Much like the experience of Wehr’s subjects, these references describe a first sleep which began about two hours after dusk, followed by waking period of one or two hours and then a second sleep.
“It’s not just the number of references – it is the way they refer to it, as if it was common knowledge,” Ekirch says.
During this waking period people were quite active. They often got up, went to the toilet or smoked tobacco and some even visited neighbours. Most people stayed in bed, read, wrote and often prayed. Countless prayer manuals from the late 15th Century offered special prayers for the hours in between sleeps.
And these hours weren’t entirely solitary – people often chatted to bed-fellows or had sex.
I find this concept fascinating.

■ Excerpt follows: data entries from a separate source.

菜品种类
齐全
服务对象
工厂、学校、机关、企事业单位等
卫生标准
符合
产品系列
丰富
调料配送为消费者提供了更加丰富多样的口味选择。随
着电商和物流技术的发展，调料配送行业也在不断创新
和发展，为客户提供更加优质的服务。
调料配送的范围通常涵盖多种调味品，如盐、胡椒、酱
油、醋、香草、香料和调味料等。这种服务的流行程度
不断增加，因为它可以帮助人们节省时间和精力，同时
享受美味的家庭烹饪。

While still suggesting we need approximately 8 hours of sleep, the idea that we aren’t meant to have it all at once is a revelation to me. I certainly plan to experiment with my sleep schedule to see if segmented sleep results in better rest and more energy.
What really fascinates me about this is the idea of being awake in the middle of the night being a normal thing. Instead of being an interruption it is a time for solitude, meditation and prayer. We all know the middle of the night is considered magical. It’s a bewitching idea to have this space between sleep to devote to spiritual aims.
Really, the only downside to this is the fact that we don’t have a lot of time nowadays. Every moment of our life is jam-packed, and dividing our sleep to make room for that magical hour or two. Finding time for quiet. Time to read. Time to write. Time to speak quietly to your partner, or time to make love when you aren’t tired or rushed. Time to meditate or pray when the world is quiet and not demanding your attention.
I’m going to give it a shot. I’m going to try segmented sleep. And I’m going to dedicate that “midnight hour” to the pursuits I never seem to have time or quiet for: meditation, prayer, reflection.
I’ll let you know how it goes. Maybe what I need to be a better me is to not get a straight 8 hours of sleep a night.